**Assignment**. The full set of lines below has to be written out again exactly.

**** Provided data ****

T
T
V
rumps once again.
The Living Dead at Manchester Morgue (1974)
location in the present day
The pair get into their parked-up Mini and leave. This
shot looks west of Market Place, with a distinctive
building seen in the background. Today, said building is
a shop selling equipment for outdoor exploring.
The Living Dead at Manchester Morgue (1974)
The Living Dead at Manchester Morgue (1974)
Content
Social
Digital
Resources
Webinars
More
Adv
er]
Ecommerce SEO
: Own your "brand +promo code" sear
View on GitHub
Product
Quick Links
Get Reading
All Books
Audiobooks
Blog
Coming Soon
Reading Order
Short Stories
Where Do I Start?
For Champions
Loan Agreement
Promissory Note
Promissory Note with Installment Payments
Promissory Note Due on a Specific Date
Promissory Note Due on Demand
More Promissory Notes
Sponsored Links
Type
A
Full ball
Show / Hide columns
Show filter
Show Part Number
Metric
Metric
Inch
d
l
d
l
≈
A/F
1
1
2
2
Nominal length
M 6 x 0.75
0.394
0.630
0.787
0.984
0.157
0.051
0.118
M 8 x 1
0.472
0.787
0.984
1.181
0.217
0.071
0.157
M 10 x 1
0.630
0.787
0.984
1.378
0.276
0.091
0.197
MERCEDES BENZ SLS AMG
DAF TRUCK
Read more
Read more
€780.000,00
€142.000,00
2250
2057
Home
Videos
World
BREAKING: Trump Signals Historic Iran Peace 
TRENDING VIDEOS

****

**Answer to this problem**.
T
T
V
rumps once again.
The Living Dead at Manchester Morgue (1974)
location in the present day
The pair get into their parked-up Mini and leave. This
shot looks west of Market Place, with a distinctive
building seen in the background. Today, said building is
a shop selling equipment for outdoor exploring.
The Living Dead at Manchester Morgue (1974)
The Living Dead at Manchester Morgue (1974)
Content
Social
Digital
Resources
Webinars
More
Adv
er]
Ecommerce SEO
: Own your "brand +promo code" sear
View on GitHub
Product
Quick Links
Get Reading
All Books
Audiobooks
Blog
Coming Soon
Reading Order
Short Stories
Where Do I Start?
For Champions
Loan Agreement
Promissory Note
Promissory Note with Installment Payments
Promissory Note Due on a Specific Date
Promissory Note Due on Demand
More Promissory Notes
Sponsored Links
Type
A
Full ball
Show / Hide columns
Show filter
Show Part Number
Metric
Metric
Inch
d
l
d
l
≈
A/F
1
1
2
2
Nominal length
M 6 x 0.75
0.394
0.630
0.787
0.984
0.157
0.051
0.118
M 8 x 1
0.472
0.787
0.984
1.181
0.217
0.071
0.157
M 10 x 1
0.630
0.787
0.984
1.378
0.276
0.091
0.197
MERCEDES BENZ SLS AMG
DAF TRUCK
Read more
Read more
€780.000,00
€142.000,00
2250
2057
Home
Videos
World
BREAKING: Trump Signals Historic Iran Peace 
TRENDING VIDEOS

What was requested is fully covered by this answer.